Monthly Archives: July 2021

Tree Transducer Language Membership

Sorry for vanishing for so long- I was trying to track down the reference for this problem, which is from a Ph.D. thesis from 1977, so was hard to get.  I probably could have (or should have) moved on to the next problem while we were working on that, but doing these problems in order is too ingrained in me to change now.

The problem: Tree Transducer Language Membership.  This is problem AL21 in the appendix.

The description: Given a description of a Top-Down Finite State Tree Transducer (see below) T and a string in its output grammar w, is w generated by some initial string by T?

A Top-Down Finite State Tree Transducer (abbreviated “t-fst” by Reiss in his thesis) defines a tree for rewriting strings into other strings.  Each rule replaces a tree (or a subtree) with a new tree (or subtree).

Example: Here’s an example Reiss uses:

What you’re seeing here is a tree that can rewrite strings of the form an into strings of the form an^2.  The bottom part shows how this set of rewritings can turn the string “aa” into the string “aaaa”.  First, we apply the first rule (on our starting “q1” tree) into the second tree.  Then we have a second rule to replace a q1 tree with a single child and a single grandchild with the same tree without the q1.  We have similar rules to remove the q2 symbols in the tree.  The final tree is a derivation for “aaaa”.

The reason the capital “A” symbols are in the trees is because these trees are parse trees for context-free grammars.  In particular, these trees come from the CFG:

A->Aa | a

Notice though that our tree rewriting rules only turn certain parse trees into other parse trees.

So, an instance of our problem is: Given a result string (such as “aaaa”) does there exist some initial string (such as “aa”) that our tree rewriting rules can generate?  Reiss calls this the “Inverting” a t-fst.

Reduction: Reiss reduces from 3SAT.  Our 3SAT instance will have m variables and r clauses.  We will assume that each variable appears at most once in a clause, and that r is an exact power of 2 (r = 2k).  We can add dummy clauses to ensure this.

First, he defines a “standard” set of tree rewriting rules.  These rules are always the same and do not depend on our SAT instance.  The rules will take a string of the form 1k$<variable settings>$, where <variable settings> is a string of m “t” or “f” symbols corresponding to the settings of the variables.

The output of the transformations is a string built out of one substring for each clause: 0m+7$<m a b or c symbols>.  The substrings for each clause are concatenated together.

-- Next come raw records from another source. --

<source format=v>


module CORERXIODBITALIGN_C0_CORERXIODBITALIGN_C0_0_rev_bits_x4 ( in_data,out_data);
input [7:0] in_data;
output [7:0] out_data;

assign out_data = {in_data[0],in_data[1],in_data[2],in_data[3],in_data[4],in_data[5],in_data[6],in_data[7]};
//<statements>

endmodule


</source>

Our problem instance is to start with a string in the form of this output transformation and see if an input string exists (and to show that one does if and only if the SAT instance was satisfiable).  Each variable contributes an a,b, or c symbol to the clause substring as follows:

  • If the variable does not appear in the clause, we choose a.
  • If the variable appears positively in the clause, we choose b.
  • If the variable appears negatively in the clause, we choose c.
  • We also reverse the ordering of the letters (so variable 1’s letter appears last)

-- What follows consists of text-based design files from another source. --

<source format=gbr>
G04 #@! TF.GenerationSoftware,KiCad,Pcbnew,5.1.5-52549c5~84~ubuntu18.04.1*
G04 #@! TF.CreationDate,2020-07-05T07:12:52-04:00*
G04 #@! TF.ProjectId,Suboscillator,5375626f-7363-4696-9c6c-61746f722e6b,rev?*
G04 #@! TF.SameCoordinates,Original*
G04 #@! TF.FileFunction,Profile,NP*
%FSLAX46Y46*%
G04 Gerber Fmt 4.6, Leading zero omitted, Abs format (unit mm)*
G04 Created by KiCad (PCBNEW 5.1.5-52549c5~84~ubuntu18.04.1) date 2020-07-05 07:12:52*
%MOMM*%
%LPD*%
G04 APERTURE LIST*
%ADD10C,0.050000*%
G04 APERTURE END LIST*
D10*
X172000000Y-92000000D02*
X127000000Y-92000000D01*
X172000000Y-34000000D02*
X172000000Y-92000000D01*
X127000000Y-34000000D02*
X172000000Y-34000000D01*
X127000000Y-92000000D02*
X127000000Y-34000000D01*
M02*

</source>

So, suppose we have (v1, v2, ~v3) and (~v1, v3, v4) as two clauses.  Our initial string w would be: 00000000000$acbb00000000000bbac

We’re looking for a string like 1$tftt:  1’s equal to the log of the # of clauses, and then the truth values of the variables

Here’s another example from the thesis.  Note that each variable appears in each clause, so there are no “a” symbols:

If the formula is satisfiable, then we have an input string (from the settings of the variables) that will hopefully generate the output string.  The way the rewriting rules work is that the 1’s at the start of the string generate a subtree for each clause (copying all of our truth values), and then from there, we generate the string for each clause.

In each clause, we need to generate m+7 0 symbols as well as the a’s b’s and c’s that correspond to the clause.  Each of the a’s eventually maps to a 0 in our rewriting, which will give us m-3 of the 0’s we need- we still need to generate 10 more.  Assigning a literal to true will get us 3 0’s and setting it to false will get us 2 0’s.  So if the clause is satisfied, we will have 7-9 0’s, and we will have 6 0’s if the clause is not satisfied.  The replacement of the $ can generate 1-3 more 0’s.  So if the clause is satisfied, we will be able to get our 10 0’s, but if it’s not, we will not be able to.

In the other direction, if some string exists that can generate our clause string w, we know it has to start with k 1’s, then a $, then m t or f symbols.  The same logic will show that any string of that form that does not satisfy a clause will not generate the correct number of 0’s.  So whatever initial string was created to generate w has to be a way to satisfy our formula.

Difficulty: The hardest thing is to understand what is happening with the tree replacement.  Once you have that, the whole “figure out a way to handle 1-3 (but not 0) ways to satisfy a clause” is something that we’ve seen a few times.  So I guess I’d say a 8 for the actual reduction.